◆ **TASK DESCRIPTION**:
Retype exactly what runs from the first line of the data to the line with "middle pip: (199, 111)", keeping both of those lines and skipping pictures.

◆ **RECORD EXCERPTS**:
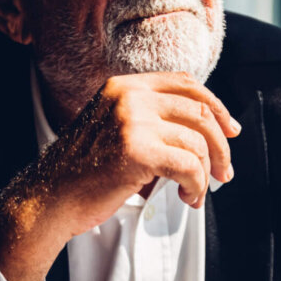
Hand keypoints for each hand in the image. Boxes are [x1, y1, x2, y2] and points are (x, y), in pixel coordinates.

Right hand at [0, 71, 240, 280]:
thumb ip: (147, 118)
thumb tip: (204, 129)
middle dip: (220, 146)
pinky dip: (196, 186)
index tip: (230, 131)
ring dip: (205, 173)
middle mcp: (127, 96)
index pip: (185, 83)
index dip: (216, 107)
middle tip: (223, 171)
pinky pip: (189, 166)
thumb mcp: (112, 127)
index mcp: (122, 86)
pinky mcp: (136, 150)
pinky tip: (186, 196)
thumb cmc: (82, 171)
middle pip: (199, 111)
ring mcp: (131, 121)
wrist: (50, 197)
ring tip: (194, 191)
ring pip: (197, 142)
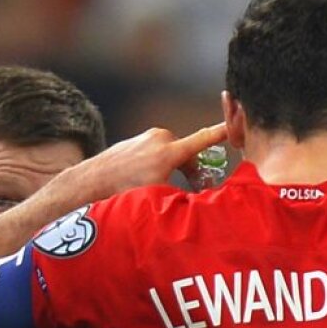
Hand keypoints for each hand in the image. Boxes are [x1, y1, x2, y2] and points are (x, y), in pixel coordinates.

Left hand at [88, 122, 228, 196]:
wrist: (91, 181)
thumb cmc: (124, 191)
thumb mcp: (158, 197)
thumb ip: (183, 196)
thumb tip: (203, 202)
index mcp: (168, 152)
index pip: (202, 140)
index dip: (221, 133)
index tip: (235, 124)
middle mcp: (159, 139)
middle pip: (187, 152)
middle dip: (192, 169)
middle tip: (193, 188)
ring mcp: (147, 136)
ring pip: (172, 152)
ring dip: (175, 166)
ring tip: (164, 185)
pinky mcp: (138, 138)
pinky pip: (157, 150)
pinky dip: (160, 162)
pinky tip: (146, 178)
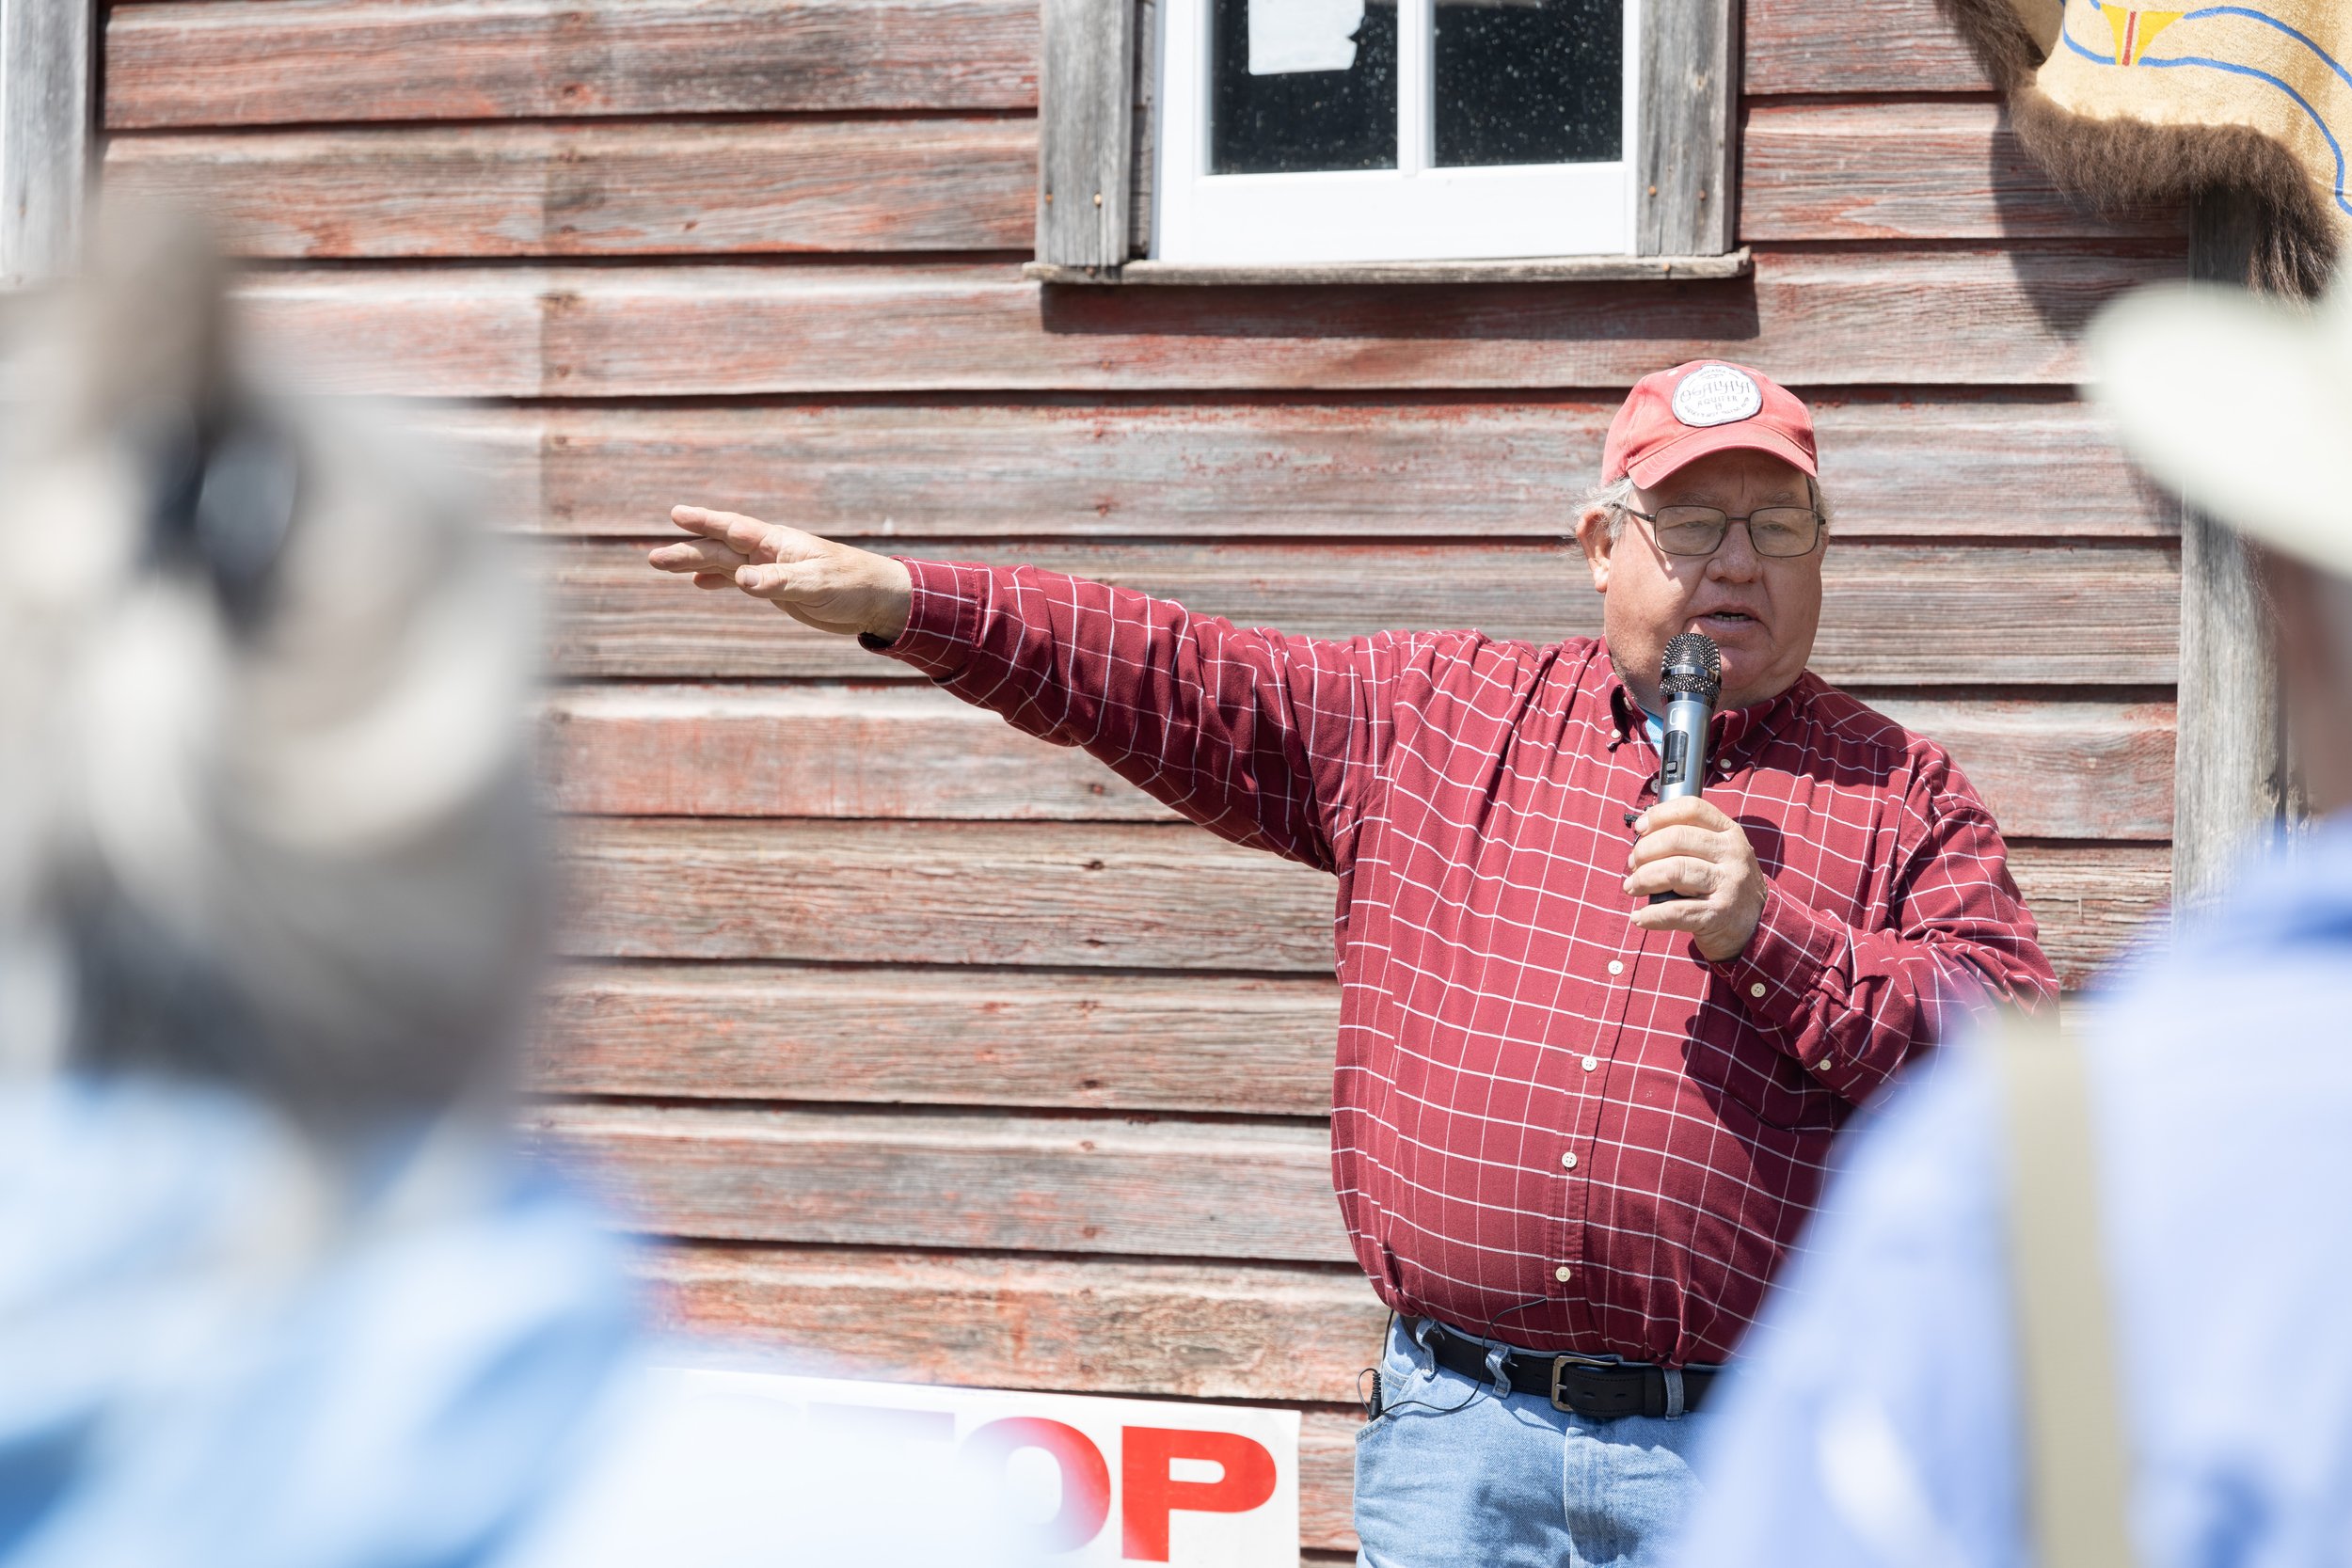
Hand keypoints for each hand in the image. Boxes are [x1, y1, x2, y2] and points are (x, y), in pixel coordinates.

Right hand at [647, 506, 912, 640]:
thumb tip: (741, 581)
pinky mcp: (776, 587)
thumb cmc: (852, 585)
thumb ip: (778, 583)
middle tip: (653, 558)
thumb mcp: (816, 585)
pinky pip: (738, 580)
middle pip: (721, 548)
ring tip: (661, 564)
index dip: (705, 521)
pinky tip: (697, 583)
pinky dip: (717, 580)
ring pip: (724, 563)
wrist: (876, 600)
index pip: (734, 528)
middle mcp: (769, 552)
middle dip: (688, 551)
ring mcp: (771, 568)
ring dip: (695, 565)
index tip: (676, 514)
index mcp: (778, 543)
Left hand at [1623, 796, 1765, 961]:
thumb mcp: (1718, 853)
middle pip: (1677, 839)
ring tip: (1632, 887)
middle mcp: (1732, 854)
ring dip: (1643, 879)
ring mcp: (1728, 884)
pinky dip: (1652, 915)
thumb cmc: (1723, 883)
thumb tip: (1641, 835)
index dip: (1659, 815)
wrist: (1755, 925)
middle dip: (1644, 851)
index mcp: (1729, 833)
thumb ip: (1688, 839)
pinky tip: (1640, 917)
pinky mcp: (1719, 914)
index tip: (1639, 829)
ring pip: (1674, 871)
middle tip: (1633, 865)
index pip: (1692, 809)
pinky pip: (1677, 911)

◆ **EXERCISE RESULT**:
Hand keypoints for each hand in the image. Boxes are [x1, y1, x2, y2] and points are (x, y), in pixel coordinates.

Right hand at [0, 71, 240, 280]:
thumb ip: (147, 118)
thumb tip: (204, 129)
middle dip: (220, 146)
pinky dip: (196, 186)
index tip: (230, 131)
ring dip: (205, 173)
middle mcp: (127, 96)
index pip: (185, 83)
index dip: (216, 107)
middle tip: (223, 171)
pinky pip: (189, 166)
thumb mcp: (112, 127)
index mcp: (122, 86)
pinky mcp: (136, 150)
pinky tip: (186, 196)
thumb cmc: (82, 171)
middle pip: (199, 111)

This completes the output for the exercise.